• **Task requirements**
Every entry must be echoed exactly.

[Collected data entries]

>>>

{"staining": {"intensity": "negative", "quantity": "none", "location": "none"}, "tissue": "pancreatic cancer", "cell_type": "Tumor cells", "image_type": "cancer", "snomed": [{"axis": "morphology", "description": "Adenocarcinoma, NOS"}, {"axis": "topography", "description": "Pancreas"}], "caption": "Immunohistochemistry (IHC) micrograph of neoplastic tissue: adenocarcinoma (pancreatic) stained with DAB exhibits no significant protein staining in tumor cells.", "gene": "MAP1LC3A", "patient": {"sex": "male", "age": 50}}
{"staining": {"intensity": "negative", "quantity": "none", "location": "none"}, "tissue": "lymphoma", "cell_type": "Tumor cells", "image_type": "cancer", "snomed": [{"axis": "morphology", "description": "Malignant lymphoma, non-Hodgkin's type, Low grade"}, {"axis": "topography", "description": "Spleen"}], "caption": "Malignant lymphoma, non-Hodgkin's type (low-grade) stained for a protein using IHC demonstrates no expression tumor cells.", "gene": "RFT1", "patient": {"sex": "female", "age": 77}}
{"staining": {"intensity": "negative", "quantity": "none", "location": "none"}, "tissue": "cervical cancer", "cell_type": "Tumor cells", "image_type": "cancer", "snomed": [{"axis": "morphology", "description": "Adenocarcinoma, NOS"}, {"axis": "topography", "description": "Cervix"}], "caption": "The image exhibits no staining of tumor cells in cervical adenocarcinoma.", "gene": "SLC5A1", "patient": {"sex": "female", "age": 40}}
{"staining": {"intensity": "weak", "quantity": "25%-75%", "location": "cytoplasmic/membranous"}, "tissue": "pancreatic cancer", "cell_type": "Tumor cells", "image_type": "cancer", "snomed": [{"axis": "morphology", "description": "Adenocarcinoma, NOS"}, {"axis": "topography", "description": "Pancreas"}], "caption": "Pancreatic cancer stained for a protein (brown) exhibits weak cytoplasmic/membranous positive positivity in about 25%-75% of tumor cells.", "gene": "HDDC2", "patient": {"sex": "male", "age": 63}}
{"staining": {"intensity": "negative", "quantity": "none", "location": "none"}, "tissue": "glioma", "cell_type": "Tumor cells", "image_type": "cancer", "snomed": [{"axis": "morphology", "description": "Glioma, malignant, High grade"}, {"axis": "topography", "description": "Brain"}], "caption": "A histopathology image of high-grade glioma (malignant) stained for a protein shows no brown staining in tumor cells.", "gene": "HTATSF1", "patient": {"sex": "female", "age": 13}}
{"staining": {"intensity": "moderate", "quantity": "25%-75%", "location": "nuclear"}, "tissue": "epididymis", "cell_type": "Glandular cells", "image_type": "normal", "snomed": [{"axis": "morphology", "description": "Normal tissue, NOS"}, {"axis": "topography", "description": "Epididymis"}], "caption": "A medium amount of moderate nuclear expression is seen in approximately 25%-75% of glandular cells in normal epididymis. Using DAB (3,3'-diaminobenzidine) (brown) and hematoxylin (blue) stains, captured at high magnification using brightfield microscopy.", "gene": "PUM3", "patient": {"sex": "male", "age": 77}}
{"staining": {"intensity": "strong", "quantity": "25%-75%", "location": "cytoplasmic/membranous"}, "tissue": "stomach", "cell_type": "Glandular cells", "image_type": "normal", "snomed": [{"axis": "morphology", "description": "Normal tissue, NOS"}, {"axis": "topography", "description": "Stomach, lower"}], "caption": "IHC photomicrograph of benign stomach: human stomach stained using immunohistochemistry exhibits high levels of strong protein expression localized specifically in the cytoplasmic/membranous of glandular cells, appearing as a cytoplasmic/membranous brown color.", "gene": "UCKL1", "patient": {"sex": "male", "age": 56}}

<<<

• **Result of the task**
{"staining": {"intensity": "negative", "quantity": "none", "location": "none"}, "tissue": "pancreatic cancer", "cell_type": "Tumor cells", "image_type": "cancer", "snomed": [{"axis": "morphology", "description": "Adenocarcinoma, NOS"}, {"axis": "topography", "description": "Pancreas"}], "caption": "Immunohistochemistry (IHC) micrograph of neoplastic tissue: adenocarcinoma (pancreatic) stained with DAB exhibits no significant protein staining in tumor cells.", "gene": "MAP1LC3A", "patient": {"sex": "male", "age": 50}}
{"staining": {"intensity": "negative", "quantity": "none", "location": "none"}, "tissue": "lymphoma", "cell_type": "Tumor cells", "image_type": "cancer", "snomed": [{"axis": "morphology", "description": "Malignant lymphoma, non-Hodgkin's type, Low grade"}, {"axis": "topography", "description": "Spleen"}], "caption": "Malignant lymphoma, non-Hodgkin's type (low-grade) stained for a protein using IHC demonstrates no expression tumor cells.", "gene": "RFT1", "patient": {"sex": "female", "age": 77}}
{"staining": {"intensity": "negative", "quantity": "none", "location": "none"}, "tissue": "cervical cancer", "cell_type": "Tumor cells", "image_type": "cancer", "snomed": [{"axis": "morphology", "description": "Adenocarcinoma, NOS"}, {"axis": "topography", "description": "Cervix"}], "caption": "The image exhibits no staining of tumor cells in cervical adenocarcinoma.", "gene": "SLC5A1", "patient": {"sex": "female", "age": 40}}
{"staining": {"intensity": "weak", "quantity": "25%-75%", "location": "cytoplasmic/membranous"}, "tissue": "pancreatic cancer", "cell_type": "Tumor cells", "image_type": "cancer", "snomed": [{"axis": "morphology", "description": "Adenocarcinoma, NOS"}, {"axis": "topography", "description": "Pancreas"}], "caption": "Pancreatic cancer stained for a protein (brown) exhibits weak cytoplasmic/membranous positive positivity in about 25%-75% of tumor cells.", "gene": "HDDC2", "patient": {"sex": "male", "age": 63}}
{"staining": {"intensity": "negative", "quantity": "none", "location": "none"}, "tissue": "glioma", "cell_type": "Tumor cells", "image_type": "cancer", "snomed": [{"axis": "morphology", "description": "Glioma, malignant, High grade"}, {"axis": "topography", "description": "Brain"}], "caption": "A histopathology image of high-grade glioma (malignant) stained for a protein shows no brown staining in tumor cells.", "gene": "HTATSF1", "patient": {"sex": "female", "age": 13}}
{"staining": {"intensity": "moderate", "quantity": "25%-75%", "location": "nuclear"}, "tissue": "epididymis", "cell_type": "Glandular cells", "image_type": "normal", "snomed": [{"axis": "morphology", "description": "Normal tissue, NOS"}, {"axis": "topography", "description": "Epididymis"}], "caption": "A medium amount of moderate nuclear expression is seen in approximately 25%-75% of glandular cells in normal epididymis. Using DAB (3,3'-diaminobenzidine) (brown) and hematoxylin (blue) stains, captured at high magnification using brightfield microscopy.", "gene": "PUM3", "patient": {"sex": "male", "age": 77}}
{"staining": {"intensity": "strong", "quantity": "25%-75%", "location": "cytoplasmic/membranous"}, "tissue": "stomach", "cell_type": "Glandular cells", "image_type": "normal", "snomed": [{"axis": "morphology", "description": "Normal tissue, NOS"}, {"axis": "topography", "description": "Stomach, lower"}], "caption": "IHC photomicrograph of benign stomach: human stomach stained using immunohistochemistry exhibits high levels of strong protein expression localized specifically in the cytoplasmic/membranous of glandular cells, appearing as a cytoplasmic/membranous brown color.", "gene": "UCKL1", "patient": {"sex": "male", "age": 56}}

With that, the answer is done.